Но ничего такого не происходит, я все еще ничего не чувствую.
Ну разве вот только теперь, когда меня охватило удивительное чувство свободы от всего, что было прежде. Этот зуд в голове, неопределенный и смутный, превратился в некий властный зов, и я не могу не подчиниться ему. Не знаю почему, не могу этого объяснить, но он будоражит меня, не дает покоя, я слышу его постоянно, не могу не слышать.
Большую часть ночи я провела на автобусной станции, сидела и ждала, когда внутренний голос подскажет, что делать.
А потом встала и подошла к кассе.
– Я вас слушаю, – равнодушно произнесла женщина за стойкой.
Еще секунду я размышляла.
– Мне надо съездить в Айдахо, повидаться с сестрой. Она недавно родила ребенка.
Кассирша с удивлением уставилась на меня. И правда, слова мои прозвучали как-то совсем по-дурацки. Во-первых, у меня нет никакой сестры, и я никогда не была в Айдахо, я все наврала, выпалила первое, что пришло в голову. Кассирша как раз в эту минуту ела печеную картофелину. Картофелина лежала под стойкой на замасленной тарелочке из фольги, рядом с лужицей сметаны. Поэтому естественно, что в голове у меня сразу возник образ штата Айдахо[3]. Ехать мне было все равно куда, главное – поскорей.
Доберусь до Айдахо, думала я, и куплю билет еще куда-нибудь. Может, в Калифорнию. Или в Вашингтон. А может, вообще на юг махну, посмотрю на Техас, какой он из себя.
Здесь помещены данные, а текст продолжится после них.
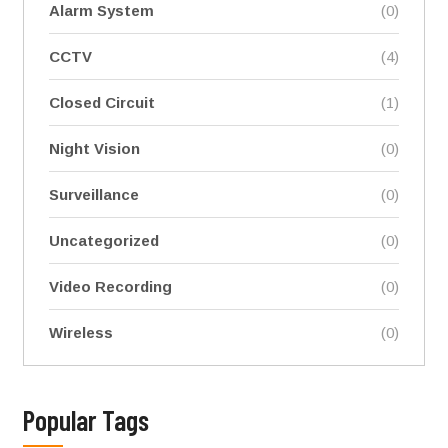
Alarm System
(0)
CCTV
(4)
Closed Circuit
(1)
Night Vision
(0)
Surveillance
(0)
Uncategorized
(0)
Video Recording
(0)
Wireless
(0)
Popular Tags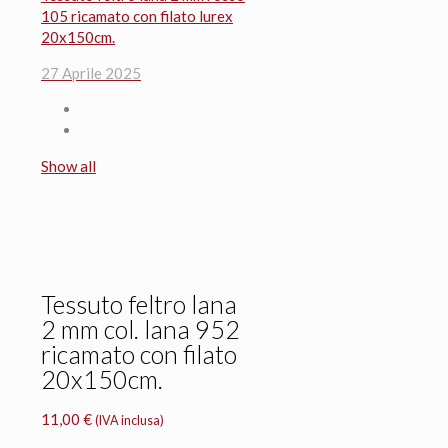
105 ricamato con filato lurex
20x150cm.
27 Aprile 2025
Show all
Tessuto feltro lana
2 mm col. lana 952
ricamato con filato
20x150cm.
11,00
€
(IVA inclusa)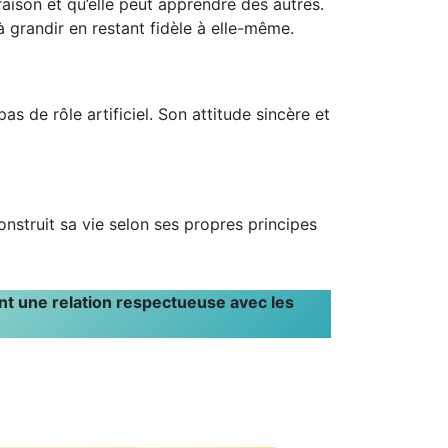
 raison et qu’elle peut apprendre des autres.
 à grandir en restant fidèle à elle-même.
as de rôle artificiel. Son attitude sincère et
nstruit sa vie selon ses propres principes
vant une relation respectueuse avec les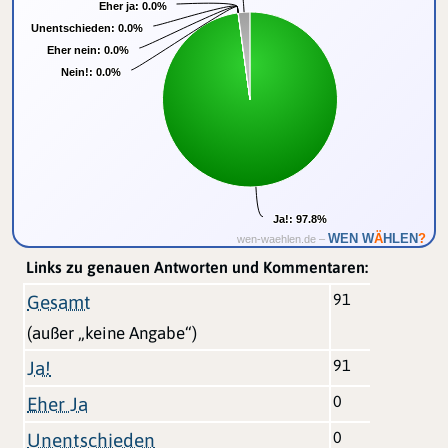
Eher ja:
Eher ja:
0.0%
0.0%
Unentschieden:
Unentschieden:
0.0%
0.0%
Eher nein:
Eher nein:
0.0%
0.0%
Nein!:
Nein!:
0.0%
0.0%
Ja!:
Ja!:
97.8%
97.8%
Ä
WEN W
HLEN
?
wen-waehlen.de –
Links zu genauen Antworten und Kommentaren:
91
Gesamt
(außer „keine Angabe“)
91
Ja!
0
Eher Ja
0
Unentschieden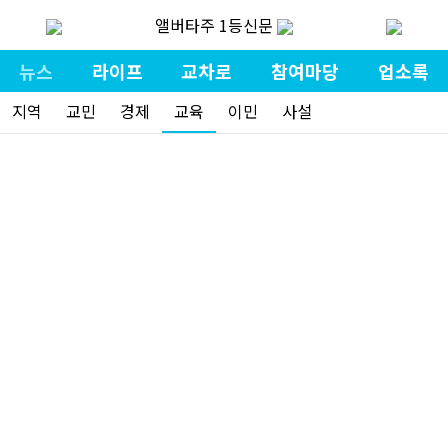
앨버타주 1등신문
뉴스
라이프
교차로
참여마당
업소록
지역
교민
경제
교육
이민
사설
Техас я всегда представляла себе так: безбрежные степи, всюду придорожные бары и люди в ковбойских шляпах. Техасцы. Такие крутые ребята. И может быть, я что-нибудь не так ляпну, а техасец услышит – и дух из меня вышибет своими ковбойскими сапогами.
А я этого даже не почувствую. Я ведь больше ничего не чувствую, или вы забыли?
Итак, вчера я решила взять и уехать куда подальше, освободиться от всего прошлого. Я всегда хотела этого – освободиться, только представить себе не могла, что это будет именно так. Мы с Иэном, еще до его гибели, собирались прожить нашу жизнь не как все остальные, не по общему шаблону. Мы хотели идти по жизни так, чтобы не было ничего известно заранее, чтобы жизнь наша была непредсказуемой и чудесной. Мы не хотели жить так, как все живут в этом обществе: каждое утро вставать в одно и то же время и знать, что сегодняшний день будет похож на вчерашний как две капли воды. Мы хотели путешествовать по всему свету, причем не как-нибудь, а пешком – как раз об этом я и завела разговор с Натали в тот день в кофейне. Может быть, в глубине души я надеялась, что она поймет меня, поймет, как прекрасна эта наша с Иэном мечта, и мы с ней вместе осуществим ее… Но, как и всегда, все вышло совсем не так, как я хотела.
Мимо окон проносятся неясные очертания штата Теннесси. Опускается ночь, и я в конце концов засыпаю. Мне ничего не снится. С тех пор как погиб Иэн, снов я не вижу, но, наверное, так оно и лучше. Если мне станет что-нибудь сниться, это спровоцирует эмоции, а с эмоциями у меня покончено. Я начинаю привыкать к чувству беззаботности и свободы. Я больше не боюсь ничего, не считая бродяг, обитающих возле автобусной станции. Думаю, когда на все наплевать, тебе сам черт не брат, блин.